Washington, mai 1972. Trois jeunes blancs se lancent dans une virée en voiture au cœur d’un quartier noir pour faire les malins. Ils sillonnent les rues lentement, vitres baissées, la musique à fond. Lorsqu’ils croisent des gars de leur âge le long d’un trottoir, ils les traitent de nègres et leur balance une tarte à la crème. Mais tout ne se passe comme prévu et la situation dérape. Un coup de feu est tiré… Trente cinq ans plus tard, les protagonistes de cet après-midi tragique s’en souviennent encore. Et si la plupart ont pu se reconstruire en devenant adultes, d’autres gardent chevillée au corps une rancune tenace.

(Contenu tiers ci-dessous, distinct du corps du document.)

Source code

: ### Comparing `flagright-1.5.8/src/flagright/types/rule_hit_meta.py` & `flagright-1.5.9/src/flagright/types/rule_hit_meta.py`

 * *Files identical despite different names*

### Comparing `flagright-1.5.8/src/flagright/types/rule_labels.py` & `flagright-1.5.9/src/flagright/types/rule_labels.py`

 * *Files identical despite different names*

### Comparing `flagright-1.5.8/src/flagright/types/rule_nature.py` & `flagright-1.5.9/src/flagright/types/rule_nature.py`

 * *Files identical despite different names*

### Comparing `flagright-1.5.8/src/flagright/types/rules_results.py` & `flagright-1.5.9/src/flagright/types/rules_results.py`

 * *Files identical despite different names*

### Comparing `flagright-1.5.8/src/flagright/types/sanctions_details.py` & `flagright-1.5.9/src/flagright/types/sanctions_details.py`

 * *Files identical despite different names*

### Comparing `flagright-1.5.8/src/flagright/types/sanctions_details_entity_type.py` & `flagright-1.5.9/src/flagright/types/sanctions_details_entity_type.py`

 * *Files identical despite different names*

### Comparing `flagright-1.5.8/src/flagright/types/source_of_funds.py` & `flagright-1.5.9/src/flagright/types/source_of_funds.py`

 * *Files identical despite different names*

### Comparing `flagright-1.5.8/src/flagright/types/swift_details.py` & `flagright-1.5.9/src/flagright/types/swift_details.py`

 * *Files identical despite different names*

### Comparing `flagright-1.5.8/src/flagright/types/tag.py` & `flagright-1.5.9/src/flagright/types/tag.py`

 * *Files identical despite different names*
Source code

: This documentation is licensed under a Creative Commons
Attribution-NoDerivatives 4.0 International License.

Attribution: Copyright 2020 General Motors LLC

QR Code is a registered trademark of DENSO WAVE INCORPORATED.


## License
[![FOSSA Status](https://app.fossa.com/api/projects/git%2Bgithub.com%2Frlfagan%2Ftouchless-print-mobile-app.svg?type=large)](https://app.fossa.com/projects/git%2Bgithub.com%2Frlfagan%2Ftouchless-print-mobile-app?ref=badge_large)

George Pelecanos est un métronome. Chaque année depuis 1997, il sort un nouveau roman. Une sorte d’Amélie Nothomb du polar ! Tous ses livres se caractérisent par une écriture très particulière, extrêmement visuelle. Il aime décrire dans les moindres détails les faits et gestes de ses personnages. Si la scène se situe dans un magasin de chaussures, vous aurez droit à une description quasi documentaire des différentes tâches effectuées par le vendeur. Idem pour les barmen, les cuisiniers où les garagistes. Autre particularité, il cite tous les noms de marque de voitures, de vêtements, de boissons, de chaines-hifi et de quasiment tous les objets qui entrent dans le champ de sa caméra. Un roman de Pelecanos se reconnaît aussi au nombre important de morceaux de musique écoutés par les protagonistes (tous les titres sont évidemment cités) et aux dialogues ciselés qui sont un vrai régal. Dernier détail, et pas des moindres, tous se passent à Washington, la ville de naissance de l’auteur. Un jour en mai n’échappe pas à la règle. Une fois encore, il y est question de rédemption et de reconstruction après un traumatisme. Une fois encore, les « méchants » sont des crétins finis et les « gentils » défendent des valeurs morales chères à l’Amérique. Et une fois encore, après avoir déroulé son action en toute tranquillité, il laisse éclater en quelques lignes une violence inouïe d’une terrible froideur.
Vous l’aurez compris, tous les livres de Pelecanos se ressemblent comme deux gouttes d’eau. Et il faut bien reconnaître que les tics d’écriture qui les caractérisent agaceront à juste titre plus d’un lecteur. Personnellement, et de manière assez incompréhensible, j’adore. C’est une sorte de marque de fabrique assez unique que j’aime retrouver une fois par an dans mes lectures. Je crois que cela tient surtout à l’ambiance incroyablement réaliste avec laquelle il décrit sa ville. Au fil de ses romans, on découvre Washington des années 70 à nos jours. L’évolution de la capitale américaine est palpable et racontée par quelqu’un qui l’a vécue de l’intérieur. On n’est pas loin de la sociologie et c’est ce que je trouve passionnant.
C’est un fait, je me garderais bien de recommander cet auteur à qui que ce soit et je comprends parfaitement que l’on puisse se lasser d’un écrivain qui donne l’impression d’écrire à chaque fois la même chose. Mais pour moi, un roman de Pelecanos, c’est un peu comme cette pâtisserie que j’achète à la boulangerie. Toujours la même. J’y ai déjà gouté des dizaines de fois et pourtant j’y reviens toujours, tout simplement parce que je sais que je ne vais pas être déçu. Alors vivement l’année prochaine que je retourne arpenter les rues de Washington avec des sales gosses pas toujours fréquentables.
L’info en plus : La cuvée Pelecanos 2011 aura pour titre Mauvais fils et sortira au mois de mars. L’histoire d’un gamin de 17 ans envoyé en maison de correction et qui, dix ans plus tard, reviens travailler dans l’entreprise de son père.
Un jour en mai, de George Pelecanos, Points, 2010. 376 pages. 7,50 euros.